Introduction
FortiPolicy is the first containerized security platform that implements and automates security orchestration with full-flow inspection and segmented and microsegmented policy enforcement while auto-scaling to accommodate infrastructure changes.
This document provides the following information for FortiPolicy 7.2.5 GA Build 0039:
Product integration and support
The following table lists FortiPolicy 7.2.5 integration and support information:
Web browsers |
Latest version of Google Chrome |
FortiGate |
Running FortiOS 7.4.0 |
FortiSwitch |
One or more managed FortiSwitch units running FortiSwitchOS 7.2.0 or higher |
Virtualization environment
VMware vCenter Server |
Version 6.0 or 6.5 |
VMware vSphere |
Version 6.5 and higher |
VMware ESXi |
Version 7.x and above |
ESX resource requirements
FortiPolicy component |
vCPU requirements |
VM requirements |
---|---|---|
FortiPolicy management plane |
10 vCPUs |
1 VM |
Ports used by FortiPolicy
The following table lists the ports that FortiPolicy uses to communicate with other services.

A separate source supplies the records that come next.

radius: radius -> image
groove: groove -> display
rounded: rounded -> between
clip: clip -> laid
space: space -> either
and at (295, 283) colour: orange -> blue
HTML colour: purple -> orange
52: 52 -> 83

Depending on your deployment you may need to open these ports up in your firewall.
Service or program |
Protocol |
Incoming ports |
Outgoing ports |
Details |
---|---|---|---|---|
SSHD |
TCP |
22 |
|
In order to SSH to the FortiPolicy CLI, TCP:22 must be allowed. |
DNS |
TCP, UDP |
|
53 |
FortiPolicy need to access to the DNS servers provided during setup. |
NTP |
UDP |
|
123 |
By default, FortiPolicy uses public Ubuntu NTP pools. It is strongly suggested to provide your own NTP server during install. |
Web access |
TCP |
80, 443 |
|
Port 80 (HTTP) is a redirect to port 443 (HTTPS). |
Security Fabric connection |
TCP |
|
442, 8013 |
FortiPolicy needs access to the root FortiGate. |
NetFlow connection |
UDP |
4739 |
N/A |
NetFlows/IPFIX from FortiGate and supported network switches. |
sFlow connection |
UDP |
6343 |
N/A |
sFlows from FortiGate and supported network switches. |
Telemetry uploads |
TCP |
N/A |
fortipolicy.fortinet.com:443 |
|
Services available
-
Automated firewall policy
-
Application-level visibility
-
Complete user control
-
Microsegment FortiSwitch traffic
-
All FortiGate architectures
-
Block east/west traffic
What’s new in FortiPolicy 7.2.5
FortiPolicy 7.2.5 is a patch release. No new features or enhancements are covered in this release.